First in line we have Life Sharing - an anagrammatical play on file sharing - by 0100101110101101.org. Eva and Franco Mattes shared the content of their computer online using the Linux Debian OS and opened up a whole can of worms: the notion that privacy in the contemporary information era is becoming an outdated concept (and what will replace it? Perhaps, as Donna Haraway says in her A Cyborg Manifesto, a hybridised cyborg citizenship!). It is not purely for show either - it is true sharing, everything can be downloaded the same way that software can be shared in the open source community. It problematises the notion of sharing and who can use it, since we are all aware that our identities are floating around the databases of large corporations. How visible are we really? Can our identities be constructed into profiles that are as defined as Eva and Franco allow?
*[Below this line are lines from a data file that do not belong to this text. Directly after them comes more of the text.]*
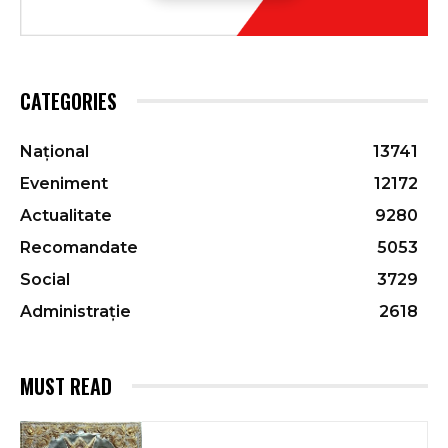
CATEGORIES
Național
13741
Eveniment
12172
Actualitate
9280
Recomandate
5053
Social
3729
Administrație
2618
MUST READ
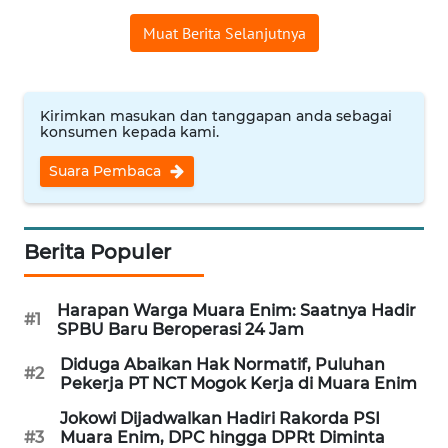
Muat Berita Selanjutnya
WN
INDRAMAYU
WN
Kirimkan masukan dan tanggapan anda sebagai
KUNINGAN
konsumen kepada kami.
Suara Pembaca
WN
MAJALENGKA
Berita Populer
WN
SUBANG
Harapan Warga Muara Enim: Saatnya Hadir
#1
SPBU Baru Beroperasi 24 Jam
WN
SUKABUMI
Diduga Abaikan Hak Normatif, Puluhan
#2
Pekerja PT NCT Mogok Kerja di Muara Enim
WN
Jokowi Dijadwalkan Hadiri Rakorda PSI
PURWAKARTA
#3
Muara Enim, DPC hingga DPRt Diminta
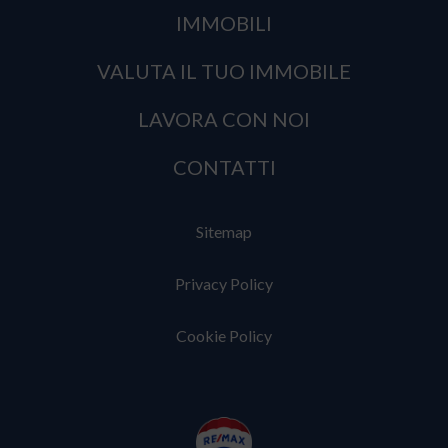
IMMOBILI
VALUTA IL TUO IMMOBILE
LAVORA CON NOI
CONTATTI
Sitemap
Privacy Policy
Cookie Policy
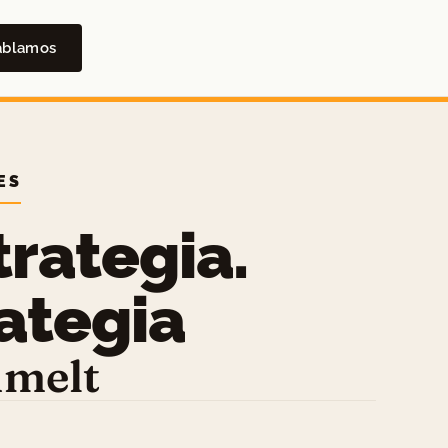
ablamos
ES
rategia.
ategia
umelt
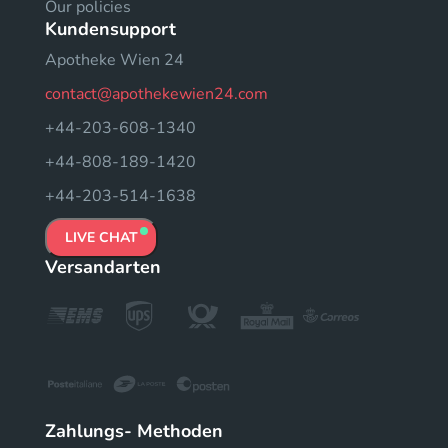
Our policies
Kundensupport
Apotheke Wien 24
contact@apothekewien24.com
+44-203-608-1340
+44-808-189-1420
+44-203-514-1638
LIVE CHAT
Versandarten
Zahlungs- Methoden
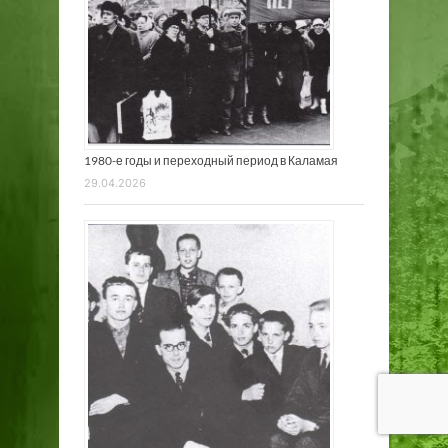
1980-е годы и переходный период в Каламая
29.04.2026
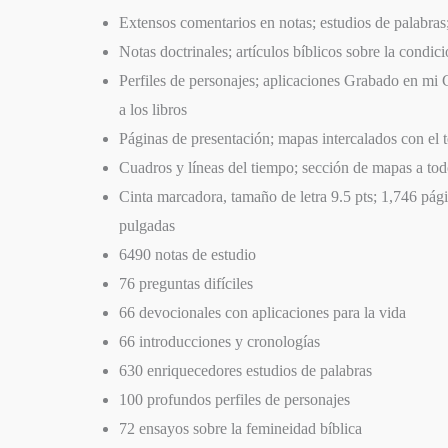
Extensos comentarios en notas; estudios de palabras;
Notas doctrinales; artículos bíblicos sobre la condic
Perfiles de personajes; aplicaciones Grabado en mi 
a los libros
Páginas de presentación; mapas intercalados con el 
Cuadros y líneas del tiempo; sección de mapas a tod
Cinta marcadora, tamaño de letra 9.5 pts; 1,746 pág
pulgadas
6490 notas de estudio
76 preguntas difíciles
66 devocionales con aplicaciones para la vida
66 introducciones y cronologías
630 enriquecedores estudios de palabras
100 profundos perfiles de personajes
72 ensayos sobre la femineidad bíblica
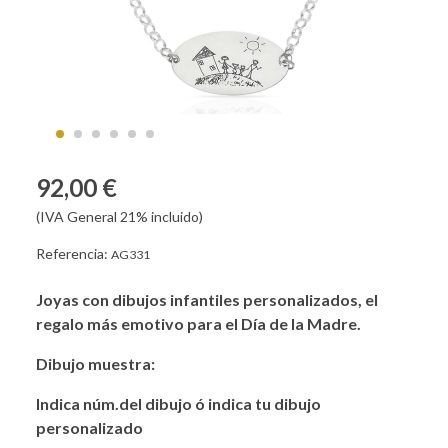
92,00 €
(IVA General 21% incluido)
Referencia:
AG331
Joyas con dibujos infantiles personalizados, el
regalo más emotivo para el Día de la Madre.
Dibujo muestra:
Indica núm.del dibujo ó indica tu dibujo
personalizado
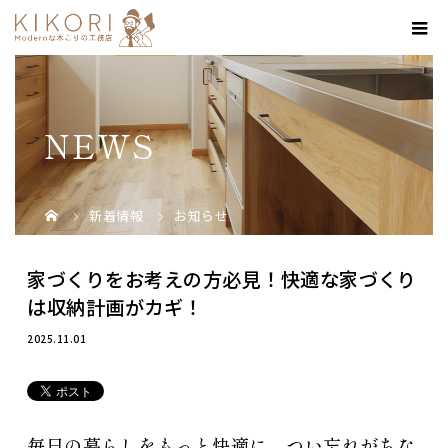
NEWS
新着情報
お知らせ
家づくりをお考えの方必見！快適な家づくり
は収納計画がカギ！
2025.11.01
毎日の暮らしをもっと快適に。つい忘れがちな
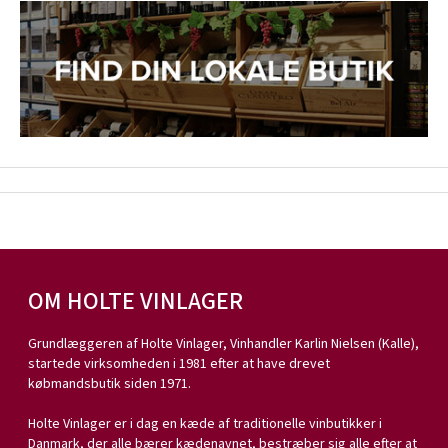
OM HOLTE VINLAGER
Grundlæggeren af Holte Vinlager, Vinhandler Karlin Nielsen (Kalle),
startede virksomheden i 1981 efter at have drevet
købmandsbutik siden 1971.
Holte Vinlager er i dag en kæde af traditionelle vinbutikker i
Danmark, der alle bærer kædenavnet, bestræber sig alle efter at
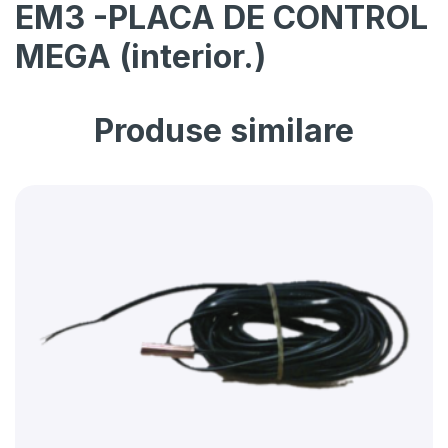
EM3 -PLACA DE CONTROL
MEGA (interior.)
Produse similare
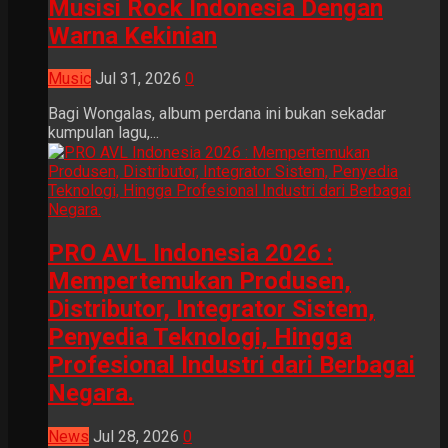
Musisi Rock Indonesia Dengan
Warna Kekinian
Music
Jul 31, 2026
0
Bagi Wongalas, album perdana ini bukan sekadar
kumpulan lagu,...
PRO AVL Indonesia 2026 :
Mempertemukan Produsen,
Distributor, Integrator Sistem,
Penyedia Teknologi, Hingga
Profesional Industri dari Berbagai
Negara.
News
Jul 28, 2026
0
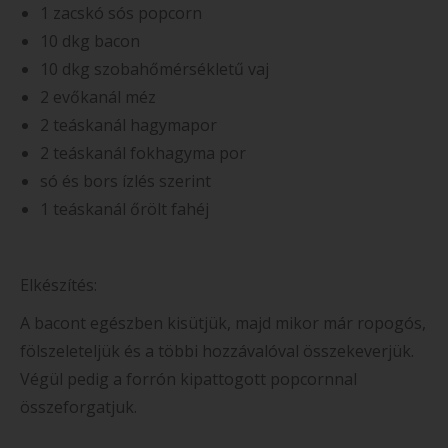
1 zacskó sós popcorn
10 dkg bacon
10 dkg szobahőmérsékletű vaj
2 evőkanál méz
2 teáskanál hagymapor
2 teáskanál fokhagyma por
só és bors ízlés szerint
1 teáskanál őrölt fahéj
Elkészítés:
A bacont egészben kisütjük, majd mikor már ropogós,
fölszeleteljük és a többi hozzávalóval összekeverjük.
Végül pedig a forrón kipattogott popcornnal
összeforgatjuk.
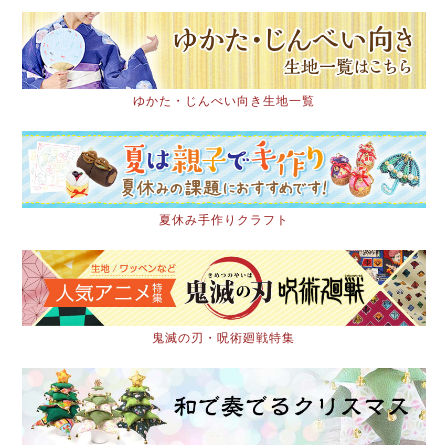
ゆかた・じんべい向き生地一覧
夏休み手作りクラフト
鬼滅の刃・呪術廻戦特集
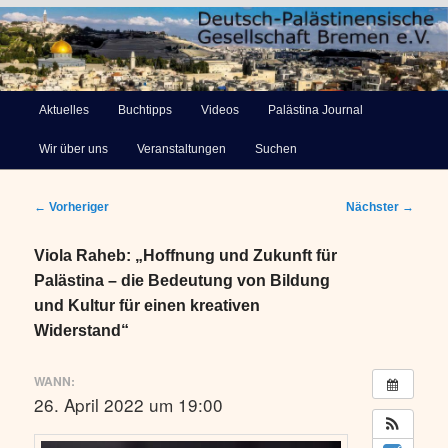
Deutsch-Palästinensische
Hauptmenü
Aktuelles
Buchtipps
Videos
Palästina Journal
Zum
Gesellschaft Bremen e.V.
Wir über uns
Veranstaltungen
Suchen
primären
Inhalt
Beitragsnavigation
←
Vorheriger
Nächster
→
springen
Viola Raheb: „Hoffnung und Zukunft für
Palästina – die Bedeutung von Bildung
und Kultur für einen kreativen
Widerstand“
WANN:
26. April 2022 um 19:00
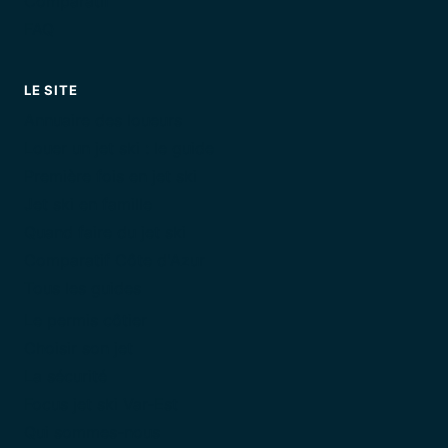
Comparatif
FAQ
LE SITE
Annuaire des loueurs
Louer un jet ski : le guide
Première fois en jet ski
Jet ski en famille
Quand faire du jet ski
Comparatif Côte d'Azur
Tous les guides
Le permis côtier
Choisir son jet
La sécurité
Focus jet ski Var-Est
Qui sommes-nous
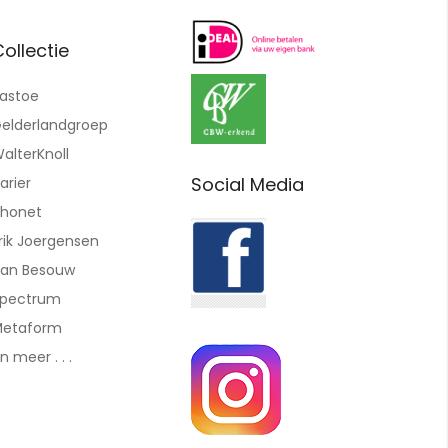
ollectie
astoe
elderlandgroep
alterKnoll
Social Media
arier
honet
rik Joergensen
an Besouw
pectrum
etaform
n meer . . .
For every old school gamer (which includes me - I haven't played a contemporary game in years, but how can I ever forget the joys of Software Projects' Manic Miner and Jet Set Willy, or Gremlin Graphics' Bounder and Trailblazer?) Cory Arcangel's Super Mario Clouds evokes the nostalgia inherent in the almost iconic familiarity of clouds in Super Mario Bros. He hacked away to edit out the rest of the onscreen digital presences, leaving only the clouds.

And finally, for a more intellectual experience one may go and look at the excellent The Intruder, brainchild of Natalie Bookchin. It explores the line between narration in the traditional literary sense, using a short story of Jorge Luis Borges, and information media by weaving the story - a misogynistic plot wherein two brothers mistreat and eventually murder a sexually enslaved woman - into a simple computer game wherein the different stages engage the user to participate in the story by moving it forward whenever certain game actions are successful. The game is very simple but the concept is adequately realised. I found the voice over quite atmospheric.

The possibilities opened up by these commentaries are quite vast. Imagine the subversion possible in online games such as World of Warcraft! Creatures that criticise the violence or the quests themselves - annoying online consciences that spread their thoughts by constructing protests or hacking the very network fabric that holds the game together.